My latest use of PyPDF2 extracted all fields as a nested dictionary. I am looking at roughly 70 keys that I want to make into a simple df (and then a .csv file.) Here is a sample of my data- with 2 keys.
{'Proposed Arrangement': {'/FT': '/Ch',
'/T': 'Proposed Arrangement',
'/TU': 'Please select an arrangement from the drop-down list.',
'/Ff': 4325376,
'/V': 'Remote – Within the Local Commuting Area',
'/DV': 'Remote – Within the Local Commuting Area'},
'Proposed Length of Arrangement': {'/FT': '/Ch',
'/T': 'Proposed Length of Arrangement',
'/TU': 'Please select the proposed length of the arrangement from the drop-down list.',
'/Ff': 71434240,
'/V': '6 Months',
'/DV': 'Please select length'}}
I am trying to make a for loop to clean the dict and by pulling on the '/V' keys. Ideally, the new dict would have this output:
{'Proposed Arrangement': 'Remote – Within the Local Commuting Area',
'Proposed Length of Arrangement':'6 Months'}
Does anyone have any idea of where to start with this loop? I'm a bit of a beginner and most of the resources I found were extracting ONLY the values (e.g. [Remote - Within the Local Commuting Area, 'Six Months]) and this isn't what I need. I want to keep the first keys to eventually become my column headers when I switch the cleaned dict into a df. Thanks!

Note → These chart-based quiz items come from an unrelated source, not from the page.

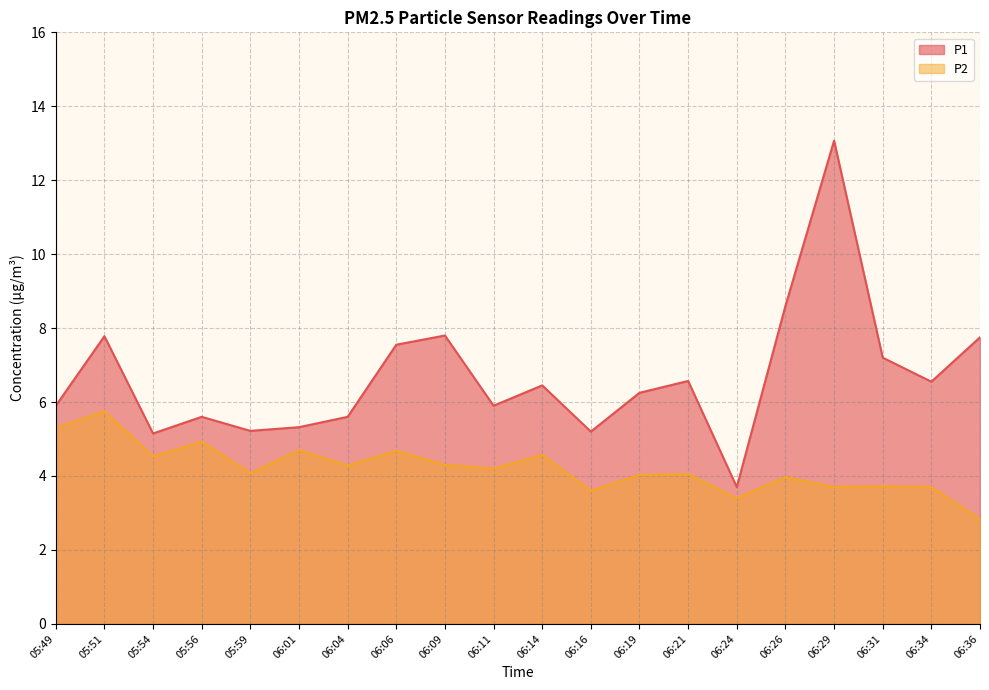

What is the difference between the P2 values at 05:56 and 06:26?

1.0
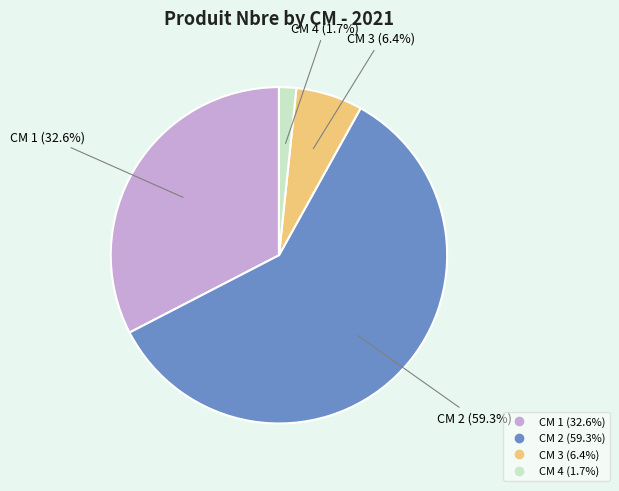

Is there a majority slice in this chart?

Yes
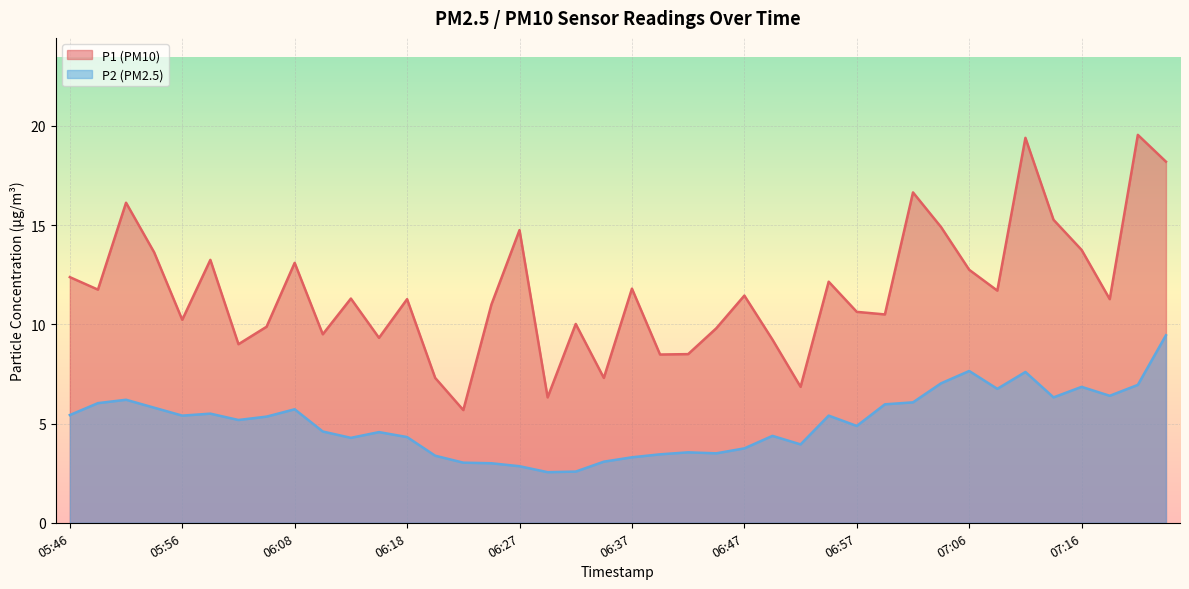

At which category does P1 reach its first local peak?

05:51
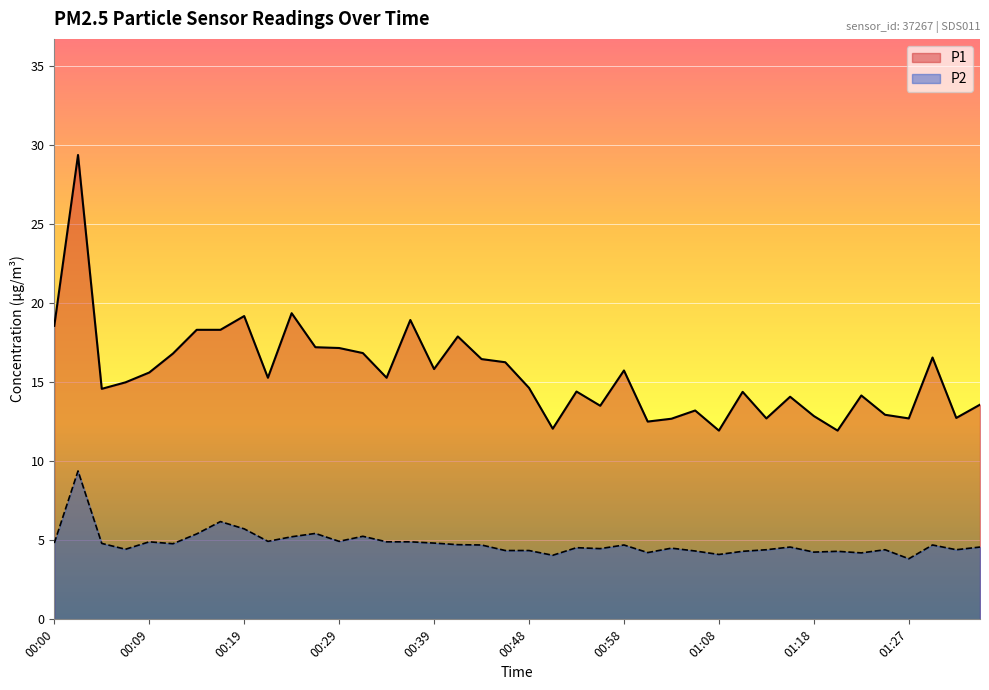

The value of P1 at 01:08 is 3.2. True or false?

False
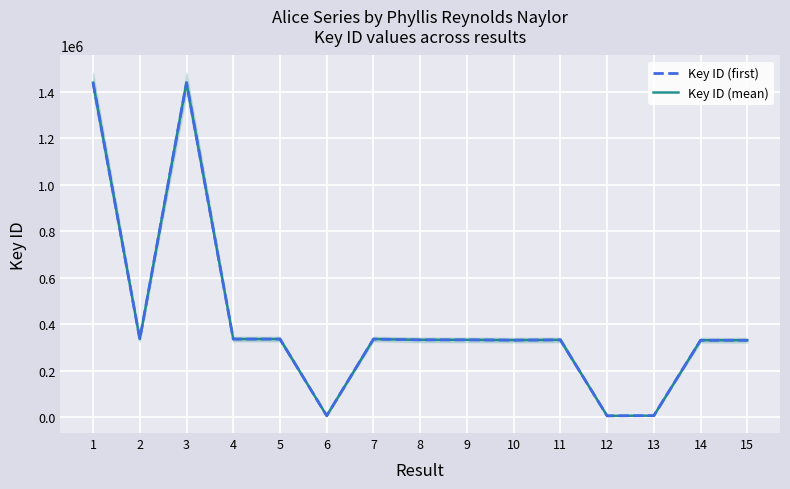

Is the value of Key ID (first) at 13 greater than the value of Key ID (mean) at 10?

No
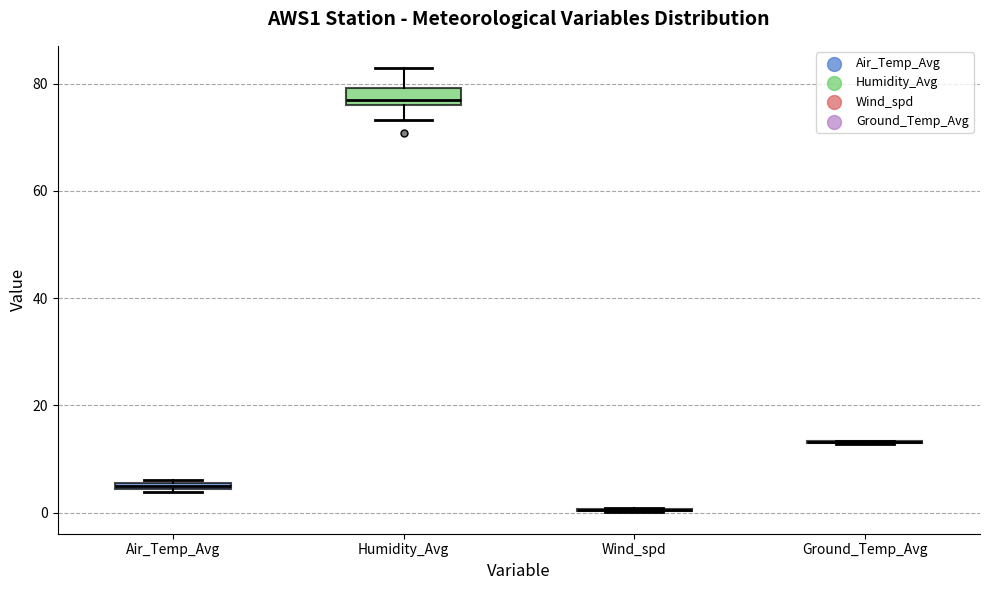

Which box is the tallest, from its lower edge to its upper edge?

Humidity_Avg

CodePudding user response:
In a bit convoluted way... This should help you.
input_dict = {'Proposed Arrangement':
{'/FT': '/Ch',
'/T': 'Proposed Arrangement',
'/TU': 'Please select an arrangement from the drop-down list.',
'/Ff': 4325376,
'/V': 'Remote - Within the Local Commuting Area',
'/DV': 'Remote - Within the Local Commuting Area'},
'Proposed Length of Arrangement':
{'/FT': '/Ch',
'/T': 'Proposed Length of Arrangement',
'/TU': 'Please select the proposed length of the arrangement from the drop-down list.',
'/Ff': 71434240,
'/V': '6 Months',
'/DV': 'Please select length'}
}
output_dict = {}
for key in input_dict.keys():
nested_dict = input_dict[key]
output_dict[key] = nested_dict['/V']
print(output_dict)
CodePudding user response:
Steven Rumbalski provides this answer above. But here is a slight improvement where the value is only included if it exists, rather than including the empty None
value.
new_dict = {k: v.get('/V') for k, v in old_dict.items() if v.get('/V') is not None}